[Stored data entries]
※ ※ ※

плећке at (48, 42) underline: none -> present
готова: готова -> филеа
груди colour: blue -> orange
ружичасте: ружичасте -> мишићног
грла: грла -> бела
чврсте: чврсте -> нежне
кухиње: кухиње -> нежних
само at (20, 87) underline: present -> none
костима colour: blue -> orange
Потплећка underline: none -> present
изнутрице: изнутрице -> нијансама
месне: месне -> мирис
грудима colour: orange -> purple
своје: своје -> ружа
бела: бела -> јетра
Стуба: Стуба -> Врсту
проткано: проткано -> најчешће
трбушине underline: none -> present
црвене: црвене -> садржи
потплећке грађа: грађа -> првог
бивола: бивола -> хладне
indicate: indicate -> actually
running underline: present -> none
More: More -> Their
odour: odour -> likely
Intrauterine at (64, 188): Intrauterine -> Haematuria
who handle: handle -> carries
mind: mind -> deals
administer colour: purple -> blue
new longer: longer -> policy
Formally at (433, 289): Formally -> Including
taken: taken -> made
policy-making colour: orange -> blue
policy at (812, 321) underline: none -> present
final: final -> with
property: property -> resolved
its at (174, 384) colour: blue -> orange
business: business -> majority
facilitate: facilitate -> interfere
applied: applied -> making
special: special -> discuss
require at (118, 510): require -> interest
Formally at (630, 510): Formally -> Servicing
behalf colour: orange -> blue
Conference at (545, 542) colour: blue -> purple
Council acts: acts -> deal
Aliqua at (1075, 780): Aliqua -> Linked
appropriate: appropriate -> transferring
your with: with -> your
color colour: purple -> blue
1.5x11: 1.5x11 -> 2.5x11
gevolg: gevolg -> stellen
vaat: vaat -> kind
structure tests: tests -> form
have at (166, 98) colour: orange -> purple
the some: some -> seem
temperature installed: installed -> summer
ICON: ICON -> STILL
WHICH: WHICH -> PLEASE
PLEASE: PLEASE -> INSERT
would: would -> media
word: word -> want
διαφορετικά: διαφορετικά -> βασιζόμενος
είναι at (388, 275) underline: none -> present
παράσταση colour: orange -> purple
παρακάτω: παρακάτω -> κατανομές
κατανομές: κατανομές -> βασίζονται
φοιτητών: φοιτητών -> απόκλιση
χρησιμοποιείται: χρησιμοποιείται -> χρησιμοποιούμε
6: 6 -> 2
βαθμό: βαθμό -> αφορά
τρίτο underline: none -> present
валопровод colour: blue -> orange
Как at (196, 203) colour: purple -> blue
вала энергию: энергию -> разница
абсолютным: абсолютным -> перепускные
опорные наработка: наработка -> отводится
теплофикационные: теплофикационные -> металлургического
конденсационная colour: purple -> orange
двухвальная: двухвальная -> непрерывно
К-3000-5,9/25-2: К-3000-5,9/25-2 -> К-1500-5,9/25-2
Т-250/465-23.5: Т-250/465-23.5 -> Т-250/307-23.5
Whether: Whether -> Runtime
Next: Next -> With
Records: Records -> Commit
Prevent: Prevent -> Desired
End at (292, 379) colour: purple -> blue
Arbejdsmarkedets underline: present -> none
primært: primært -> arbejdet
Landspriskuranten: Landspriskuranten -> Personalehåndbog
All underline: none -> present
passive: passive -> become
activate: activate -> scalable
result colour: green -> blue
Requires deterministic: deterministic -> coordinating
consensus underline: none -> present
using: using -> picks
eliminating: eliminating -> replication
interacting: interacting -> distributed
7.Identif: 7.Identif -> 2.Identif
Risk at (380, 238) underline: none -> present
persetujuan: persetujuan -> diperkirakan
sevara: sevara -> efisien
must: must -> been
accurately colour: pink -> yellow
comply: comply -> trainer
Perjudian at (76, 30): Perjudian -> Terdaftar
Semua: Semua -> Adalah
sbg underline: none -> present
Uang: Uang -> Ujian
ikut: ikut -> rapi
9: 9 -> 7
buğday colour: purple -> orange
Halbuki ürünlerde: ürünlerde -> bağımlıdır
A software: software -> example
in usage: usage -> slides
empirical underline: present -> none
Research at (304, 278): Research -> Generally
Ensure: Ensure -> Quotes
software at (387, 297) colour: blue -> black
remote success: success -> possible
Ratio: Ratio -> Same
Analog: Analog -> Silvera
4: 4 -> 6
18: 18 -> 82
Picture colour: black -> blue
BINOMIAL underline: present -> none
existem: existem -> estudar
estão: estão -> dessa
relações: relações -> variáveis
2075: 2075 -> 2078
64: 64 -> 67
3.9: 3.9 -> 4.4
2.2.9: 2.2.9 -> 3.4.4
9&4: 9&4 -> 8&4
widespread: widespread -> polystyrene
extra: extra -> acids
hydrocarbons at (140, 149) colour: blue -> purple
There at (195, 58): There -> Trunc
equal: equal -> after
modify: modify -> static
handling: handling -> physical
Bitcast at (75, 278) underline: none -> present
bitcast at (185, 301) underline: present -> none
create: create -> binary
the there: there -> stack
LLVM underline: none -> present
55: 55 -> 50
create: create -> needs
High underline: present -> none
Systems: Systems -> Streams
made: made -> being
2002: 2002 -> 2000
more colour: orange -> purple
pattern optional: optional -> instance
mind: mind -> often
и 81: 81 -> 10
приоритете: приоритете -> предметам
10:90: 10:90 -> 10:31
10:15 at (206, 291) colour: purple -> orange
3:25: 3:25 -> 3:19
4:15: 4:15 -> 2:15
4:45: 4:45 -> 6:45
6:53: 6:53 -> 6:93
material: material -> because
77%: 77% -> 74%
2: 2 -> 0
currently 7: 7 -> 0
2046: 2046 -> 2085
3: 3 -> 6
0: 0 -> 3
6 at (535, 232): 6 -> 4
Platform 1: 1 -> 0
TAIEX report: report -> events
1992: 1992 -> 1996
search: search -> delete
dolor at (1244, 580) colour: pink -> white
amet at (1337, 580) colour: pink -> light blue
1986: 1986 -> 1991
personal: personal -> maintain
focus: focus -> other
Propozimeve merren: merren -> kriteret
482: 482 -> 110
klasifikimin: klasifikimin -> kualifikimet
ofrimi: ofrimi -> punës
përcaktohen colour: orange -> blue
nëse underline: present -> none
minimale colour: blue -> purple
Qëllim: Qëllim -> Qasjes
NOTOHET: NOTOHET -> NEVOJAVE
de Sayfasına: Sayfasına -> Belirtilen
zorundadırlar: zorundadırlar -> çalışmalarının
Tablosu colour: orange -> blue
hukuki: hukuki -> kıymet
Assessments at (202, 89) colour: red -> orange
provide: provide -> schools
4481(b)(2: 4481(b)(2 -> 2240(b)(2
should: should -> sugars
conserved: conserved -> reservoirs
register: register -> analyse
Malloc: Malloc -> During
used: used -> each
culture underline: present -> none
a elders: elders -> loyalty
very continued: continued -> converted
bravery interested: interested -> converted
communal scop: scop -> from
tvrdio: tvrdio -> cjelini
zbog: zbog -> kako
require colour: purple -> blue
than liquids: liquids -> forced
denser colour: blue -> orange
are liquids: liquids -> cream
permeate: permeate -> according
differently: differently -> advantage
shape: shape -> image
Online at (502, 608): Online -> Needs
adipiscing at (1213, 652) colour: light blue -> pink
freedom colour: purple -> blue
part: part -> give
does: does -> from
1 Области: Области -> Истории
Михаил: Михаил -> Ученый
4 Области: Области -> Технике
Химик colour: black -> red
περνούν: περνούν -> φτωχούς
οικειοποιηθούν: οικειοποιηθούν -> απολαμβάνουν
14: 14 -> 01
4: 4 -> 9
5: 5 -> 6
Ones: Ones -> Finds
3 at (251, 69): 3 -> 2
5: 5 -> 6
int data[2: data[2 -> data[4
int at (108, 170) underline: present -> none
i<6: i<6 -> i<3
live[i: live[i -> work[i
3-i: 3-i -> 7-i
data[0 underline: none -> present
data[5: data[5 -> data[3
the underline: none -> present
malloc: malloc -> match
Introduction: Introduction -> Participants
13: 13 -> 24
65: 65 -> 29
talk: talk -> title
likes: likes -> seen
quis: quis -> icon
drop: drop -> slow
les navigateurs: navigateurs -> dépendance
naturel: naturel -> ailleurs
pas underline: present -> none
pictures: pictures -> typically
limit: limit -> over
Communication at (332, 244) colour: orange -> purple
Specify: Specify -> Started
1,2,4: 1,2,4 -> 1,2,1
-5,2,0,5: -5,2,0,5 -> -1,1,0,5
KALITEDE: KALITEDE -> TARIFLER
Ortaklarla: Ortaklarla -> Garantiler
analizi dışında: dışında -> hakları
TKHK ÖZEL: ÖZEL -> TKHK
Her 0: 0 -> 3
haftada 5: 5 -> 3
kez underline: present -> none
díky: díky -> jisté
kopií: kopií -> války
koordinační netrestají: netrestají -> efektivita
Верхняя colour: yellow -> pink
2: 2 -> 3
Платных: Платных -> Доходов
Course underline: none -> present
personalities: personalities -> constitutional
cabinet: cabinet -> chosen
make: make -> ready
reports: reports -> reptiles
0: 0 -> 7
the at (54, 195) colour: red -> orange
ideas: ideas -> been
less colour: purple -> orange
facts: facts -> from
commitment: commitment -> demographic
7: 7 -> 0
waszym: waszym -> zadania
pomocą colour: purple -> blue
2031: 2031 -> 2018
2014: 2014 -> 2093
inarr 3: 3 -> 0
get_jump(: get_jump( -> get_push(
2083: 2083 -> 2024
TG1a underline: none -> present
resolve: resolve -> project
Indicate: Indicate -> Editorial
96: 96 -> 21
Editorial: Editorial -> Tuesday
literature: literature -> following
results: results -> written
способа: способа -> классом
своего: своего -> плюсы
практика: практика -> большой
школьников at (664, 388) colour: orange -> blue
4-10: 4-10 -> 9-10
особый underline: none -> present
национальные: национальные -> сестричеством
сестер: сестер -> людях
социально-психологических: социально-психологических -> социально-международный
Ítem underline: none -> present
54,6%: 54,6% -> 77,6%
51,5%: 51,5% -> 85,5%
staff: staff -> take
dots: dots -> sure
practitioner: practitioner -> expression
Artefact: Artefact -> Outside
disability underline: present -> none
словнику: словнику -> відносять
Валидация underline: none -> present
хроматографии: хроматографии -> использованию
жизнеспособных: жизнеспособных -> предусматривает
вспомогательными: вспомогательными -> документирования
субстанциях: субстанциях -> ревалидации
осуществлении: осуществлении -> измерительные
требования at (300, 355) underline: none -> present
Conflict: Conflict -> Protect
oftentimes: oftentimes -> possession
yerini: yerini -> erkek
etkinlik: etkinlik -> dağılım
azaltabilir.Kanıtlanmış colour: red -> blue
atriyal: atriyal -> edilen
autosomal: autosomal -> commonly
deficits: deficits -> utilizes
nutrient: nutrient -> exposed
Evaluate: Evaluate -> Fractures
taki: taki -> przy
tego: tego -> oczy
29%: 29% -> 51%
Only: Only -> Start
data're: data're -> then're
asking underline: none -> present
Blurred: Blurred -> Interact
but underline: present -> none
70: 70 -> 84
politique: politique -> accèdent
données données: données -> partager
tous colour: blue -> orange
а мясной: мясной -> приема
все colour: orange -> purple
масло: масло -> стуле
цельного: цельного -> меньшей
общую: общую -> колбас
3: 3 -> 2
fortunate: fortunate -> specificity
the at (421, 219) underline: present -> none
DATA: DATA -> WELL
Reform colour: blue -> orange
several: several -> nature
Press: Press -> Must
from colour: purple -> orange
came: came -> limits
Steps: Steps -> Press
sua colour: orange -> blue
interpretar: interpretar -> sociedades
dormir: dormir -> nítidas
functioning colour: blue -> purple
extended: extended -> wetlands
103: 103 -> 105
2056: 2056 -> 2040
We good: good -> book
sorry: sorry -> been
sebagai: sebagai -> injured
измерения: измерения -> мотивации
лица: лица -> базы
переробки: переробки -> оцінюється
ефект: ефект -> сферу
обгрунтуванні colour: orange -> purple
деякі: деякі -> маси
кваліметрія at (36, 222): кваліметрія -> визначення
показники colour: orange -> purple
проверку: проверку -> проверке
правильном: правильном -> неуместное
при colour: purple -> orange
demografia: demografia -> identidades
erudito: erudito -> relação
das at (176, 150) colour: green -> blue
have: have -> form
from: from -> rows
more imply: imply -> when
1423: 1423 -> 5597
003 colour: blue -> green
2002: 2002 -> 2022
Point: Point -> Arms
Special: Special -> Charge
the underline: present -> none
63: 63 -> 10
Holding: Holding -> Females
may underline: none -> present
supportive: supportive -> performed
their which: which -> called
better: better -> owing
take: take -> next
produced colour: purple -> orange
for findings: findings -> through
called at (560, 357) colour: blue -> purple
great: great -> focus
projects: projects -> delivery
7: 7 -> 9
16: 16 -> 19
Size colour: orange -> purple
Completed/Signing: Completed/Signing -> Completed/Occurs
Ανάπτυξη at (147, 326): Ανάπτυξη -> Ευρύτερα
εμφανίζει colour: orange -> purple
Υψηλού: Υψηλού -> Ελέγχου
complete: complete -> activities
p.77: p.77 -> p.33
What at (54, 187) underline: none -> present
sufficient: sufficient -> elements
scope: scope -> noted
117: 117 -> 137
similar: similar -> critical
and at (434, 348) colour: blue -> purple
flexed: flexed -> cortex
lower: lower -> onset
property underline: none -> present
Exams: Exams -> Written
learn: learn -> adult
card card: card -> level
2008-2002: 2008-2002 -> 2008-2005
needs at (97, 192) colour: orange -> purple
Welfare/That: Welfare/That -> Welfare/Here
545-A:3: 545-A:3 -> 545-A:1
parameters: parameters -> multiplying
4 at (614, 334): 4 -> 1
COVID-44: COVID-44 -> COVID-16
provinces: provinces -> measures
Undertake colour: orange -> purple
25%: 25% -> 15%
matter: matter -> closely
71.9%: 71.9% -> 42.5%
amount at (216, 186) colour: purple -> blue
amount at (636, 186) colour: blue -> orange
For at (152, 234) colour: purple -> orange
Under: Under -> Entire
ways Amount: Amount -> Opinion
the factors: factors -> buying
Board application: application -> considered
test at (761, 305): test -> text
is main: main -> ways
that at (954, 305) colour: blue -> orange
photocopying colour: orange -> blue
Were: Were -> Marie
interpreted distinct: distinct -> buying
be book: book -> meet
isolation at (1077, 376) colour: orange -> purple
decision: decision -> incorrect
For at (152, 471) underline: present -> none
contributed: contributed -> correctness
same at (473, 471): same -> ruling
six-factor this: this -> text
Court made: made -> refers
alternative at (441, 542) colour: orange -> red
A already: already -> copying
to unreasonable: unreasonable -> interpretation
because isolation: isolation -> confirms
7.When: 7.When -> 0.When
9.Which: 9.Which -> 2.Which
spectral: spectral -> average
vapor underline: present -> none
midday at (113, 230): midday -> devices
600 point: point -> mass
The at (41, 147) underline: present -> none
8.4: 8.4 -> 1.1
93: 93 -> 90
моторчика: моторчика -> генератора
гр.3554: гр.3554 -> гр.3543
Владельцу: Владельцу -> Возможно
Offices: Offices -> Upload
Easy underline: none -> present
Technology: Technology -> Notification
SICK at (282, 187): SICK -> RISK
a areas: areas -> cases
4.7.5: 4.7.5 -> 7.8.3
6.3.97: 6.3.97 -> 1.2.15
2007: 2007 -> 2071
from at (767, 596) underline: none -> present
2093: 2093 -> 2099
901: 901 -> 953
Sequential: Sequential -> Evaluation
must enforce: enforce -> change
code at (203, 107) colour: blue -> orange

※ ※ ※

### [TASK OBJECTIVE]
Begin at the first line of the listing and stop after the line containing "црвене: црвене -> садржи". Reproduce those lines with "colour" swapped for "color", leaving all else unchanged.

### [RESPONSE TO THIS TASK]
плећке at (48, 42) underline: none -> present
готова: готова -> филеа
груди color: blue -> orange
ружичасте: ружичасте -> мишићног
грла: грла -> бела
чврсте: чврсте -> нежне
кухиње: кухиње -> нежних
само at (20, 87) underline: present -> none
костима color: blue -> orange
Потплећка underline: none -> present
изнутрице: изнутрице -> нијансама
месне: месне -> мирис
грудима color: orange -> purple
своје: своје -> ружа
бела: бела -> јетра
Стуба: Стуба -> Врсту
проткано: проткано -> најчешће
трбушине underline: none -> present
црвене: црвене -> садржи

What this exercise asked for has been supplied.